REQUIRED ACTION:
Repeat every record exactly as written, but leave out the pictures.

[Records excerpted from a collection]
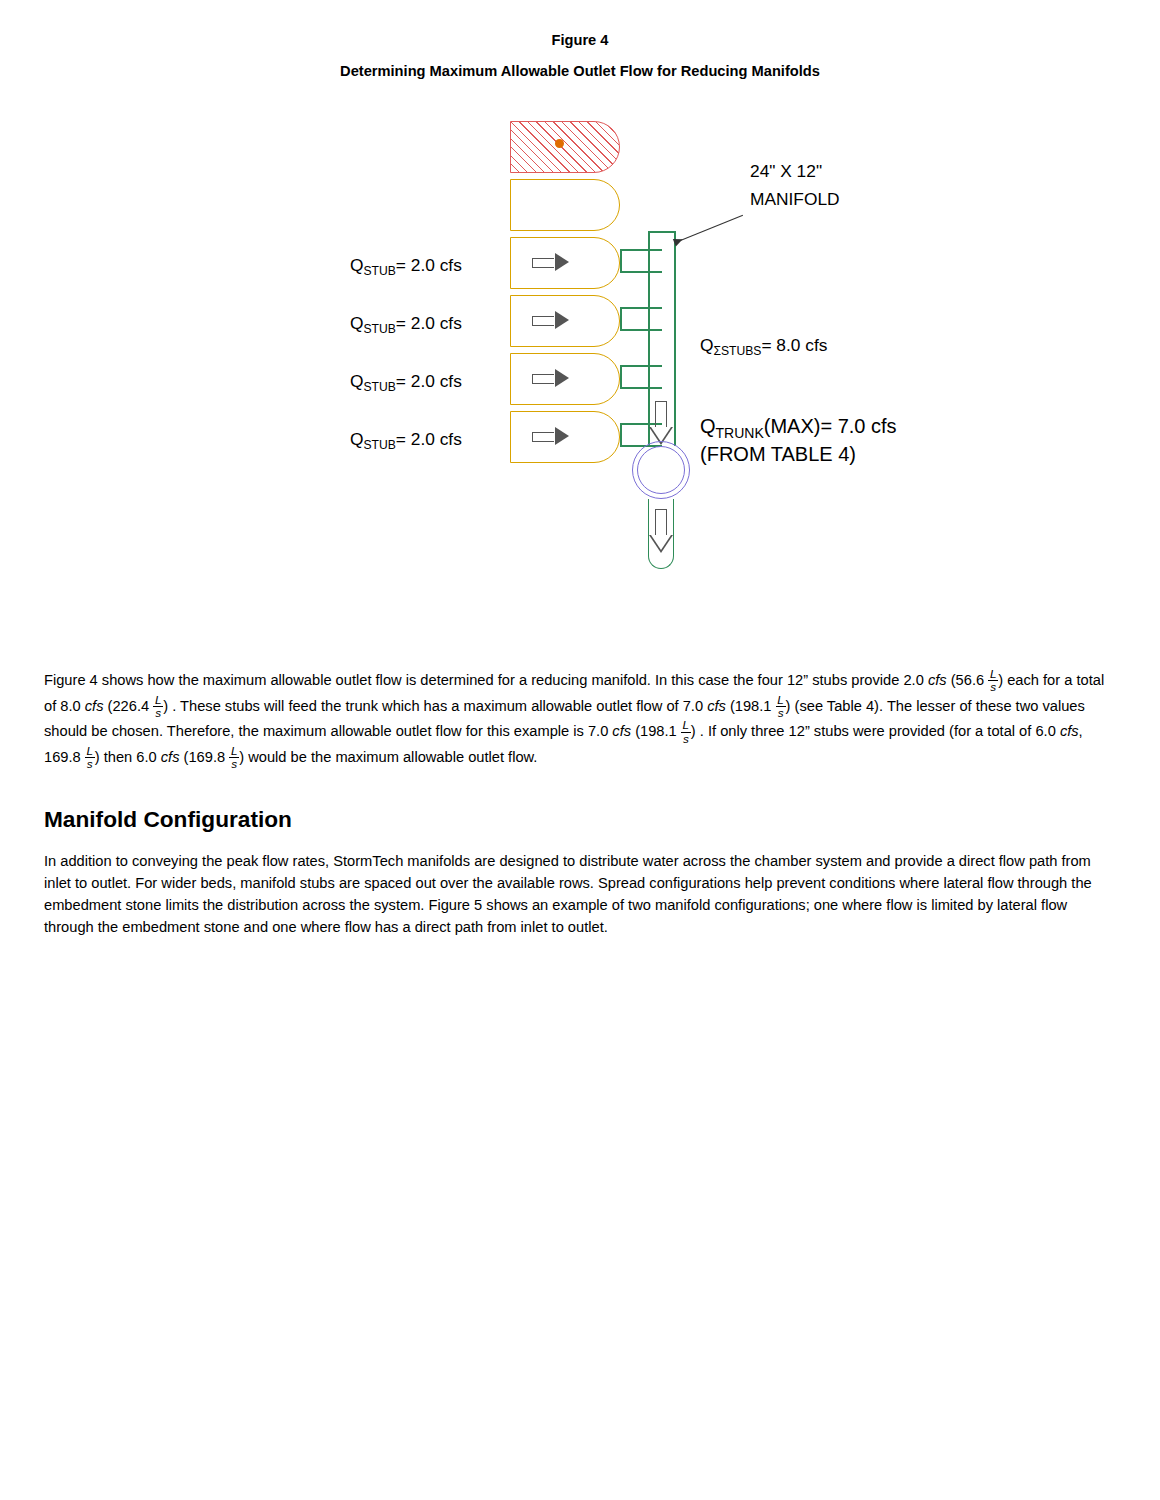Figure 4
Determining Maximum Allowable Outlet Flow for Reducing Manifolds
24" X 12"
MANIFOLD
QSTUB= 2.0 cfs
QSTUB= 2.0 cfs
QSTUB= 2.0 cfs
QSTUB= 2.0 cfs
QΣSTUBS= 8.0 cfs
QTRUNK(MAX)= 7.0 cfs
(FROM TABLE 4)
Figure 4 shows how the maximum allowable outlet flow is determined for a reducing manifold. In this case the four 12” stubs provide 2.0 cfs (56.6 Ls) each for a total of 8.0 cfs (226.4 Ls) . These stubs will feed the trunk which has a maximum allowable outlet flow of 7.0 cfs (198.1 Ls) (see Table 4). The lesser of these two values should be chosen. Therefore, the maximum allowable outlet flow for this example is 7.0 cfs (198.1 Ls) . If only three 12” stubs were provided (for a total of 6.0 cfs, 169.8 Ls) then 6.0 cfs (169.8 Ls) would be the maximum allowable outlet flow.
Manifold Configuration
In addition to conveying the peak flow rates, StormTech manifolds are designed to distribute water across the chamber system and provide a direct flow path from inlet to outlet. For wider beds, manifold stubs are spaced out over the available rows. Spread configurations help prevent conditions where lateral flow through the embedment stone limits the distribution across the system. Figure 5 shows an example of two manifold configurations; one where flow is limited by lateral flow through the embedment stone and one where flow has a direct path from inlet to outlet.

SOLUTION TO THIS PROBLEM:
Figure 4
Determining Maximum Allowable Outlet Flow for Reducing Manifolds
24" X 12"
MANIFOLD
QSTUB= 2.0 cfs
QSTUB= 2.0 cfs
QSTUB= 2.0 cfs
QSTUB= 2.0 cfs
QΣSTUBS= 8.0 cfs
QTRUNK(MAX)= 7.0 cfs
(FROM TABLE 4)
Figure 4 shows how the maximum allowable outlet flow is determined for a reducing manifold. In this case the four 12” stubs provide 2.0 cfs (56.6 Ls) each for a total of 8.0 cfs (226.4 Ls) . These stubs will feed the trunk which has a maximum allowable outlet flow of 7.0 cfs (198.1 Ls) (see Table 4). The lesser of these two values should be chosen. Therefore, the maximum allowable outlet flow for this example is 7.0 cfs (198.1 Ls) . If only three 12” stubs were provided (for a total of 6.0 cfs, 169.8 Ls) then 6.0 cfs (169.8 Ls) would be the maximum allowable outlet flow.
Manifold Configuration
In addition to conveying the peak flow rates, StormTech manifolds are designed to distribute water across the chamber system and provide a direct flow path from inlet to outlet. For wider beds, manifold stubs are spaced out over the available rows. Spread configurations help prevent conditions where lateral flow through the embedment stone limits the distribution across the system. Figure 5 shows an example of two manifold configurations; one where flow is limited by lateral flow through the embedment stone and one where flow has a direct path from inlet to outlet.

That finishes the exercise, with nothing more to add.